Identifying network-throughput bottlenecks with trace recording
I recently launched an investigation in order to identify bottlenecks in Genode’s network packet throughput. This endeavour sparked off a new tool, the trace recorder, for recording component traces in Genode that I want to present to you in this article.
Identifying bottlenecks in network throughput can be particularly challenging as there are a lot of variables that may affect the result. Particularly on Genode, network packets traverse multiple components between the actual application and the network controller. We must therefore often look into quite complex scenarios (like Sculpt) instead of debugging components in isolation.
The GENODE_LOG_TSC macros (see Performance analysis made easy), are a simple, yet powerful, profiling tool when it comes to single components. For my investigation, however, I needed something that shows how multiple components interact. A few years ago, I had a joyful experience using the Linux Tracing Toolkit next generation (LTTng), thus I wanted to bring something similar to Genode using its lightweight event-tracing infrastructure. The result is the trace-recorder component that is released with 22.08.
Before explaining the details of the trace recorder though, let’s start with the background story that illustrates the employment of this new tool.
The very origin of this was about a year ago when I noticed that the native Falkon browser achieves rather low download rates on Sculpt (#4203). Back in December, Norman suggested having a look at the packet fill states since he suspected that eager signalling of the packet-stream interface could lead to frequent back-and-forth switching between components instead of batching. This idea hibernated for a while. This summer, I have eventually written a test component called "nic_perf" to first benchmark the packet-stream interface in isolation and then add more components such as the NIC driver and NIC router. The nic_perf component simply sends and/or receives a stream of UDP packets and periodically outputs the throughput.
In order to get a baseline, I benchmarked the throughput of the packet-stream interface with two nic_perf components: One component transmitting a stream of UDP packets and the other receiving the same, without any packet inspection or copying. In this scenario, I achieved 13000Mbit/s on a Thinkpad T490s (with i7-8565U CPU), 9000Mbit/s on an Thinkpad X260 (with i5-6200U CPU), and 1300Mbit/s on a Cortex-A9 @ 666MHz. Adding the NIC router in between the two nic_perf components, however, dropped the throughput down to approx. 10% of the above results. Luckily, I had already drafted the trace-recorder component and could have a look at the signalling between the involved components and the fill states of the submit and ack queues with the TraceCompass tool.

# Complete the following
1) Do these statements agree with the article on network-throughput bottlenecks? (a) The trace-recorder component is released with 22.08. (b) Placing the NIC router between the two nic_perf components raised the throughput. (c) Norman suggested looking at the packet fill states. Answer yes or no for each, quoting the words of the article that decide it.
2) Carry on the article on network-throughput bottlenecks from its last sentence.

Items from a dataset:

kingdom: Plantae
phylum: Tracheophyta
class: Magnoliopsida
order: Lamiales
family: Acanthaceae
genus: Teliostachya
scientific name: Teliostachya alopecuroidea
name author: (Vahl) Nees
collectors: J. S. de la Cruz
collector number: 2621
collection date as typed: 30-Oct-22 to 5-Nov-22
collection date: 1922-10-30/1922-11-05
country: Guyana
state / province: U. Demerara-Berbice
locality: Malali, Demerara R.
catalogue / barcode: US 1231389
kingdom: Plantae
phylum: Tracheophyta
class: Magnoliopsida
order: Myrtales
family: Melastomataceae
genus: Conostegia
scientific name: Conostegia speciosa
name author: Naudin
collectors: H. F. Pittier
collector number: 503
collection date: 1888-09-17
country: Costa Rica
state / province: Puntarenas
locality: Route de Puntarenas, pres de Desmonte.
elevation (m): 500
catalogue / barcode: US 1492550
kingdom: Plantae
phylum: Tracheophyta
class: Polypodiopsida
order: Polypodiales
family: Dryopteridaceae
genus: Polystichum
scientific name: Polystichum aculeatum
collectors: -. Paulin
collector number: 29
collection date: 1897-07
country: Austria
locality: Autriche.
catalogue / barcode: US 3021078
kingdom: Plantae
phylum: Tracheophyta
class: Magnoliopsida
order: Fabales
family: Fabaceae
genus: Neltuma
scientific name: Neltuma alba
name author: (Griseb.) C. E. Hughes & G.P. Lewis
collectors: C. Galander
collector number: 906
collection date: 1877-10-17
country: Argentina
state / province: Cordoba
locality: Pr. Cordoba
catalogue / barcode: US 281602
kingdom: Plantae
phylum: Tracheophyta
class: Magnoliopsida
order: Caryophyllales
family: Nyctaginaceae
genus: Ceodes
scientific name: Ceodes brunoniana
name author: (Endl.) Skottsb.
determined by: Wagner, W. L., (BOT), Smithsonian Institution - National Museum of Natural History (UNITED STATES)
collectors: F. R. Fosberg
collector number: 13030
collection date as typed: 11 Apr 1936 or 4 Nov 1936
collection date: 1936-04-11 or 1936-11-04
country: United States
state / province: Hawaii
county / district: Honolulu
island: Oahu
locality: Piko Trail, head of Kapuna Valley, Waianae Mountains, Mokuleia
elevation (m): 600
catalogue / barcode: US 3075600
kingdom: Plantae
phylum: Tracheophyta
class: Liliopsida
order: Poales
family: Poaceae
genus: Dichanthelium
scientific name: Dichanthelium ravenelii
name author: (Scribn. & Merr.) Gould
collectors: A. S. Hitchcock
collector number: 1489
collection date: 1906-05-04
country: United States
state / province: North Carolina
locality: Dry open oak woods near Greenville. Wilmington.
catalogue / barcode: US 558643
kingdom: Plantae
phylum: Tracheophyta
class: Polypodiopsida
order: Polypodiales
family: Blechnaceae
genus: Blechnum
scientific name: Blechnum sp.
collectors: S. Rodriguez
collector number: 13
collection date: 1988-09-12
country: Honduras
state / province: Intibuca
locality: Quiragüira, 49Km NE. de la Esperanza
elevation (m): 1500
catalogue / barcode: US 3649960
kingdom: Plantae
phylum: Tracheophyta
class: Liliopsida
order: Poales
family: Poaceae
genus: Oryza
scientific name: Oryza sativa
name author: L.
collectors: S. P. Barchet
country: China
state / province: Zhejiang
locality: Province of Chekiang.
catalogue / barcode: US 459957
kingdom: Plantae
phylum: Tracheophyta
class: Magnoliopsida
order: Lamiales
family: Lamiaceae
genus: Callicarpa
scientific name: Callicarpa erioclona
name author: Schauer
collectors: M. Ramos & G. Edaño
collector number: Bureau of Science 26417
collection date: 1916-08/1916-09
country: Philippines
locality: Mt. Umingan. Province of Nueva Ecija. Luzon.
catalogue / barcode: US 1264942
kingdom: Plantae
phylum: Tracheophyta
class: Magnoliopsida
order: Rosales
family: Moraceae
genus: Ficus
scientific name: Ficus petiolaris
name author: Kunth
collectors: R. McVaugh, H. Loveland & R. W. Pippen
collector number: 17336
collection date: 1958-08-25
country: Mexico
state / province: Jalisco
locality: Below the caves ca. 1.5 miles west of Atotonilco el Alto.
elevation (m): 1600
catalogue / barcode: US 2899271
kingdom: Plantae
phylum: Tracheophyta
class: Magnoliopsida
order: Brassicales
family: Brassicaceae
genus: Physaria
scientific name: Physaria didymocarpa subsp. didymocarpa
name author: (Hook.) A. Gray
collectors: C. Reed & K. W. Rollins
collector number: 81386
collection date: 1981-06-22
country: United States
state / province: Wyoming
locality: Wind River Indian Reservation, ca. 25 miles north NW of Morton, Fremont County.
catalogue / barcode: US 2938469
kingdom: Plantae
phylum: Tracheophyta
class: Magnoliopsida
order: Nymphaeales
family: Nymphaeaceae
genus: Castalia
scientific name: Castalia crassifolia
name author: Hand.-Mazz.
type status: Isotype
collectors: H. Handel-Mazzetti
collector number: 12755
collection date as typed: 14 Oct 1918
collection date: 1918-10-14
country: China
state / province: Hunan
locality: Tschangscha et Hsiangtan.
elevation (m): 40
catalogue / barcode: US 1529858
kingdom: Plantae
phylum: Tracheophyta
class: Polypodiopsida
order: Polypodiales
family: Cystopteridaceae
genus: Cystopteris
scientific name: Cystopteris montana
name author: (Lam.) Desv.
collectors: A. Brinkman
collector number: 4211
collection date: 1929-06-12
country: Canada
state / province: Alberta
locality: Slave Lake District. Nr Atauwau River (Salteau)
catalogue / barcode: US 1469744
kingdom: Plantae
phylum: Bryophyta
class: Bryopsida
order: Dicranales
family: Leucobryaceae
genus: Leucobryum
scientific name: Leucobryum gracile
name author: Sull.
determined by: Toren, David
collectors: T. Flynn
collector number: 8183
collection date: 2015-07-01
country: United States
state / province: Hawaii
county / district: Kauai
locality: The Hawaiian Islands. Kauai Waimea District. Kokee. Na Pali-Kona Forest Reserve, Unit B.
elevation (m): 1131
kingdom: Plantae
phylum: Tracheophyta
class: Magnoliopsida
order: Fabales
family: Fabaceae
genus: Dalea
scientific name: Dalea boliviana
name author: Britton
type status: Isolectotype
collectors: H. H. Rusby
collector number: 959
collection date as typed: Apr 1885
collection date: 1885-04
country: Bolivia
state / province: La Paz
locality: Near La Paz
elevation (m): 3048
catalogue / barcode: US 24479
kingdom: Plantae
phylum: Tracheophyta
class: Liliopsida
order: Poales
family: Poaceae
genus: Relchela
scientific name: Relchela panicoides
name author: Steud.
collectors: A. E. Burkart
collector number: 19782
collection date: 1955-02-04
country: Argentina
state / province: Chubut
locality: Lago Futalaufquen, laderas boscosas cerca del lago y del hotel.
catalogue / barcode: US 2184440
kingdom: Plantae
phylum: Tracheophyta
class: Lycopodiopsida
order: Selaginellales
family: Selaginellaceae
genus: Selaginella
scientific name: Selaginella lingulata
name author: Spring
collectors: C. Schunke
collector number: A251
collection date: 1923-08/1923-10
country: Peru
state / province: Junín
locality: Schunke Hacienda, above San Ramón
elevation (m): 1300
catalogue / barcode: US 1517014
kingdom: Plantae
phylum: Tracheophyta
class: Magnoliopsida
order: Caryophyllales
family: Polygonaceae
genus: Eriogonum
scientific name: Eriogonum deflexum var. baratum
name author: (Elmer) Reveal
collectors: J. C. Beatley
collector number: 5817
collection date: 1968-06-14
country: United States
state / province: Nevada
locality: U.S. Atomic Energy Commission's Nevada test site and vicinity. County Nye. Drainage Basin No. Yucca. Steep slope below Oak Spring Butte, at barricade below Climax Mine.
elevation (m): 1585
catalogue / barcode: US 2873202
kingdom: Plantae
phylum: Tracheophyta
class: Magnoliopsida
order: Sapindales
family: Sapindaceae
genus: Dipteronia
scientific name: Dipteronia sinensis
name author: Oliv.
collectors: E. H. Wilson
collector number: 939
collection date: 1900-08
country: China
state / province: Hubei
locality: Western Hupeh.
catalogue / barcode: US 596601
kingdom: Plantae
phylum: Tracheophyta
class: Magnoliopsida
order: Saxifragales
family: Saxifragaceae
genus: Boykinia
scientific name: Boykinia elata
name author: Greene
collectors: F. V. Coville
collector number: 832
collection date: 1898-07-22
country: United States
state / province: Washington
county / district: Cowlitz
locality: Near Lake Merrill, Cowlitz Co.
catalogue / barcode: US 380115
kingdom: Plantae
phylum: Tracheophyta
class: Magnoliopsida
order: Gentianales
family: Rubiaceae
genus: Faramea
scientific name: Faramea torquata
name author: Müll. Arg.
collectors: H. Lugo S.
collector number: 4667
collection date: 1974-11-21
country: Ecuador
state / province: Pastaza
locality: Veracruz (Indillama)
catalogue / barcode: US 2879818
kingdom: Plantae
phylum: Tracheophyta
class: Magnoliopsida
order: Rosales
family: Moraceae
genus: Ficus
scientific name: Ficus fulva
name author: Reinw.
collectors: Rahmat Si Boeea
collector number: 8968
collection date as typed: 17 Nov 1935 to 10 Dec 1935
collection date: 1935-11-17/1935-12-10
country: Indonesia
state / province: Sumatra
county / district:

# Results by task
1)
(a) Yes: "The result is the trace-recorder component that is released with 22.08."
(b) No: "Adding the NIC router in between the two nic_perf components, however, dropped the throughput down to approx. 10% of the above results."
(c) Yes: "Norman suggested having a look at the packet fill states"

2)
The above figure shows a TraceCompass screenshot with a Gantt-like chart and a textual representation of the trace. The light purple colour indicates thread activities whereas the dark purple colour shows that a thread is waiting. We can see that the NIC router signals itself multiple times and is not interrupted by nic_perf_rx or nic_perf_tx. More precisely, it processes batches of 32 packets (following its default "max_packets_per_signal" config option), hence eager signalling was not a problem (at least on base-nova). Yet, the NIC router consumed most of the CPU time.
In the process, I also instrumented the nic_perf component and implemented a custom analysis for TraceCompass to visualise the fill states of the packet-stream queues. The screenshot below depicts how many slots (of the 1023) are free in the submit queue when nic_perf_rx is signalled. It clearly shows that the submit queue is never full nor empty, which is exactly what we want to see.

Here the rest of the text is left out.